>>>

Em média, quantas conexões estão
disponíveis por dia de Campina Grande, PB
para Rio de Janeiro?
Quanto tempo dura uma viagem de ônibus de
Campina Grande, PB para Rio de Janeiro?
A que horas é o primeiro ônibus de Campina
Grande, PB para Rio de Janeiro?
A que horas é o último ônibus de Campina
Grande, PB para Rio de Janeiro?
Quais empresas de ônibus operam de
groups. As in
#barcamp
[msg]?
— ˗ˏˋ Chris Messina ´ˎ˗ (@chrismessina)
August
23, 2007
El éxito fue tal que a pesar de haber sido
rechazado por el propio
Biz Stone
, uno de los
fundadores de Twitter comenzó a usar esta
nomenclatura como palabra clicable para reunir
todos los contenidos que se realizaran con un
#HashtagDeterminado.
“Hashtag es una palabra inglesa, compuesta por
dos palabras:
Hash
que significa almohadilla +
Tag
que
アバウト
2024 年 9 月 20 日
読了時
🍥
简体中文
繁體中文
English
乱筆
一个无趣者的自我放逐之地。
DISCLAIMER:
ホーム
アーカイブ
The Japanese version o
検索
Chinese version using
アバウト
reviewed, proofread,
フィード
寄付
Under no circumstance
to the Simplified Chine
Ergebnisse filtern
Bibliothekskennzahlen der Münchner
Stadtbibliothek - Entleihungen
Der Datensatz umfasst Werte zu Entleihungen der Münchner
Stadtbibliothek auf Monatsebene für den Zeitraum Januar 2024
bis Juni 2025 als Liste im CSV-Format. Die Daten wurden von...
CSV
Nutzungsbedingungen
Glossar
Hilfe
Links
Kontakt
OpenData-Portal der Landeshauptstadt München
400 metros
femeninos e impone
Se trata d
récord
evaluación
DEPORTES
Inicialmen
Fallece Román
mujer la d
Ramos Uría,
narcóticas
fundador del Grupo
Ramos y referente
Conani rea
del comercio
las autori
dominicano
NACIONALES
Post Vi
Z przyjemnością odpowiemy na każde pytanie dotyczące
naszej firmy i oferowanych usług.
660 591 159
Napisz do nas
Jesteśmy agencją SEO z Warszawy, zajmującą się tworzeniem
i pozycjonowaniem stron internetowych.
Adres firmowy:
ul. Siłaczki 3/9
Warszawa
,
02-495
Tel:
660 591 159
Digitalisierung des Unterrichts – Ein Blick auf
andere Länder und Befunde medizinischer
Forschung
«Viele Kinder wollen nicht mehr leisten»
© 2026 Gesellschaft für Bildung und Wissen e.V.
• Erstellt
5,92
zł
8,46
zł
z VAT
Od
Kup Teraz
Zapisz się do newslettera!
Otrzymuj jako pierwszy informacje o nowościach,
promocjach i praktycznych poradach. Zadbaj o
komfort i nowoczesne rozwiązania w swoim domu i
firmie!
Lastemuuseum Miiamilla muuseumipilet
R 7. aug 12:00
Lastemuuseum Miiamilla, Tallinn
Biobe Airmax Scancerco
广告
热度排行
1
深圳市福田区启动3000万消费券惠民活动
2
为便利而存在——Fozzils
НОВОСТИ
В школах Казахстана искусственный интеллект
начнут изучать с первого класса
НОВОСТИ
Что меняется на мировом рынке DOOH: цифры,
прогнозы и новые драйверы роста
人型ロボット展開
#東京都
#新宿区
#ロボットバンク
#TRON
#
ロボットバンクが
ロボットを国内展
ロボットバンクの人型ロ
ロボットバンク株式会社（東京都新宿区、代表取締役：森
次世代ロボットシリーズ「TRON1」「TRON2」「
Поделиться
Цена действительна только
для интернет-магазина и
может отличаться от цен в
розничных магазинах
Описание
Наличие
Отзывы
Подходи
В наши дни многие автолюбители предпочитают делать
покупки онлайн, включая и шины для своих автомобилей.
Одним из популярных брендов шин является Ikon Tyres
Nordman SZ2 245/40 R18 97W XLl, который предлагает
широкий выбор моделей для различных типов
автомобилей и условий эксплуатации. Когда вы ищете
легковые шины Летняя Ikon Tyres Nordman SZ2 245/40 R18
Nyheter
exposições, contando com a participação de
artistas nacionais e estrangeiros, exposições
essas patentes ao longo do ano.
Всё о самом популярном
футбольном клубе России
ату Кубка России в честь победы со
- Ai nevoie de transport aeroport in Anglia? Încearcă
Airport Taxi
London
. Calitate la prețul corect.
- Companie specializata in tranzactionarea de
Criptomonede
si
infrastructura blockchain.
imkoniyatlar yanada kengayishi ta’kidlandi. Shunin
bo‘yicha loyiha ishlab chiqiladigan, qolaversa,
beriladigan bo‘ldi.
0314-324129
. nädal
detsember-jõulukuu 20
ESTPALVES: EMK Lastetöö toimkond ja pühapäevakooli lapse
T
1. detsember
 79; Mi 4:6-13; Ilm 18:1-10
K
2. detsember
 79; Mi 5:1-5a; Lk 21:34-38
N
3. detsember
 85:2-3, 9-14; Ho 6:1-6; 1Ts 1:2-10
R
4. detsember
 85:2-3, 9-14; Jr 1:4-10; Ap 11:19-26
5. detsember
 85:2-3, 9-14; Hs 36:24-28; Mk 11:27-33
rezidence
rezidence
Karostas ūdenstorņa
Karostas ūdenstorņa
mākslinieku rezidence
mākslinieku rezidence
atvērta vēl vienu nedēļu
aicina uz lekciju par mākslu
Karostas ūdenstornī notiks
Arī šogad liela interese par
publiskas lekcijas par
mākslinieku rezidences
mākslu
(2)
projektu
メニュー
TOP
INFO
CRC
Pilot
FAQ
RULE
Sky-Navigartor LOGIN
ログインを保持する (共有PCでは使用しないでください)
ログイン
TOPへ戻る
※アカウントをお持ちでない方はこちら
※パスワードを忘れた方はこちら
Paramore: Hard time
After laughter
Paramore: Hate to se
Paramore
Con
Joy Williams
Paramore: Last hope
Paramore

<<<

* _Problem to work on_: Reproduce the entries above in full, precisely as written.

* _Answer to the problem_:
Em média, quantas conexões estão
disponíveis por dia de Campina Grande, PB
para Rio de Janeiro?
Quanto tempo dura uma viagem de ônibus de
Campina Grande, PB para Rio de Janeiro?
A que horas é o primeiro ônibus de Campina
Grande, PB para Rio de Janeiro?
A que horas é o último ônibus de Campina
Grande, PB para Rio de Janeiro?
Quais empresas de ônibus operam de
groups. As in
#barcamp
[msg]?
— ˗ˏˋ Chris Messina ´ˎ˗ (@chrismessina)
August
23, 2007
El éxito fue tal que a pesar de haber sido
rechazado por el propio
Biz Stone
, uno de los
fundadores de Twitter comenzó a usar esta
nomenclatura como palabra clicable para reunir
todos los contenidos que se realizaran con un
#HashtagDeterminado.
“Hashtag es una palabra inglesa, compuesta por
dos palabras:
Hash
que significa almohadilla +
Tag
que
アバウト
2024 年 9 月 20 日
読了時
🍥
简体中文
繁體中文
English
乱筆
一个无趣者的自我放逐之地。
DISCLAIMER:
ホーム
アーカイブ
The Japanese version o
検索
Chinese version using
アバウト
reviewed, proofread,
フィード
寄付
Under no circumstance
to the Simplified Chine
Ergebnisse filtern
Bibliothekskennzahlen der Münchner
Stadtbibliothek - Entleihungen
Der Datensatz umfasst Werte zu Entleihungen der Münchner
Stadtbibliothek auf Monatsebene für den Zeitraum Januar 2024
bis Juni 2025 als Liste im CSV-Format. Die Daten wurden von...
CSV
Nutzungsbedingungen
Glossar
Hilfe
Links
Kontakt
OpenData-Portal der Landeshauptstadt München
400 metros
femeninos e impone
Se trata d
récord
evaluación
DEPORTES
Inicialmen
Fallece Román
mujer la d
Ramos Uría,
narcóticas
fundador del Grupo
Ramos y referente
Conani rea
del comercio
las autori
dominicano
NACIONALES
Post Vi
Z przyjemnością odpowiemy na każde pytanie dotyczące
naszej firmy i oferowanych usług.
660 591 159
Napisz do nas
Jesteśmy agencją SEO z Warszawy, zajmującą się tworzeniem
i pozycjonowaniem stron internetowych.
Adres firmowy:
ul. Siłaczki 3/9
Warszawa
,
02-495
Tel:
660 591 159
Digitalisierung des Unterrichts – Ein Blick auf
andere Länder und Befunde medizinischer
Forschung
«Viele Kinder wollen nicht mehr leisten»
© 2026 Gesellschaft für Bildung und Wissen e.V.
• Erstellt
5,92
zł
8,46
zł
z VAT
Od
Kup Teraz
Zapisz się do newslettera!
Otrzymuj jako pierwszy informacje o nowościach,
promocjach i praktycznych poradach. Zadbaj o
komfort i nowoczesne rozwiązania w swoim domu i
firmie!
Lastemuuseum Miiamilla muuseumipilet
R 7. aug 12:00
Lastemuuseum Miiamilla, Tallinn
Biobe Airmax Scancerco
广告
热度排行
1
深圳市福田区启动3000万消费券惠民活动
2
为便利而存在——Fozzils
НОВОСТИ
В школах Казахстана искусственный интеллект
начнут изучать с первого класса
НОВОСТИ
Что меняется на мировом рынке DOOH: цифры,
прогнозы и новые драйверы роста
人型ロボット展開
#東京都
#新宿区
#ロボットバンク
#TRON
#
ロボットバンクが
ロボットを国内展
ロボットバンクの人型ロ
ロボットバンク株式会社（東京都新宿区、代表取締役：森
次世代ロボットシリーズ「TRON1」「TRON2」「
Поделиться
Цена действительна только
для интернет-магазина и
может отличаться от цен в
розничных магазинах
Описание
Наличие
Отзывы
Подходи
В наши дни многие автолюбители предпочитают делать
покупки онлайн, включая и шины для своих автомобилей.
Одним из популярных брендов шин является Ikon Tyres
Nordman SZ2 245/40 R18 97W XLl, который предлагает
широкий выбор моделей для различных типов
автомобилей и условий эксплуатации. Когда вы ищете
легковые шины Летняя Ikon Tyres Nordman SZ2 245/40 R18
Nyheter
exposições, contando com a participação de
artistas nacionais e estrangeiros, exposições
essas patentes ao longo do ano.
Всё о самом популярном
футбольном клубе России
ату Кубка России в честь победы со
- Ai nevoie de transport aeroport in Anglia? Încearcă
Airport Taxi
London
. Calitate la prețul corect.
- Companie specializata in tranzactionarea de
Criptomonede
si
infrastructura blockchain.
imkoniyatlar yanada kengayishi ta’kidlandi. Shunin
bo‘yicha loyiha ishlab chiqiladigan, qolaversa,
beriladigan bo‘ldi.
0314-324129
. nädal
detsember-jõulukuu 20
ESTPALVES: EMK Lastetöö toimkond ja pühapäevakooli lapse
T
1. detsember
 79; Mi 4:6-13; Ilm 18:1-10
K
2. detsember
 79; Mi 5:1-5a; Lk 21:34-38
N
3. detsember
 85:2-3, 9-14; Ho 6:1-6; 1Ts 1:2-10
R
4. detsember
 85:2-3, 9-14; Jr 1:4-10; Ap 11:19-26
5. detsember
 85:2-3, 9-14; Hs 36:24-28; Mk 11:27-33
rezidence
rezidence
Karostas ūdenstorņa
Karostas ūdenstorņa
mākslinieku rezidence
mākslinieku rezidence
atvērta vēl vienu nedēļu
aicina uz lekciju par mākslu
Karostas ūdenstornī notiks
Arī šogad liela interese par
publiskas lekcijas par
mākslinieku rezidences
mākslu
(2)
projektu
メニュー
TOP
INFO
CRC
Pilot
FAQ
RULE
Sky-Navigartor LOGIN
ログインを保持する (共有PCでは使用しないでください)
ログイン
TOPへ戻る
※アカウントをお持ちでない方はこちら
※パスワードを忘れた方はこちら
Paramore: Hard time
After laughter
Paramore: Hate to se
Paramore
Con
Joy Williams
Paramore: Last hope
Paramore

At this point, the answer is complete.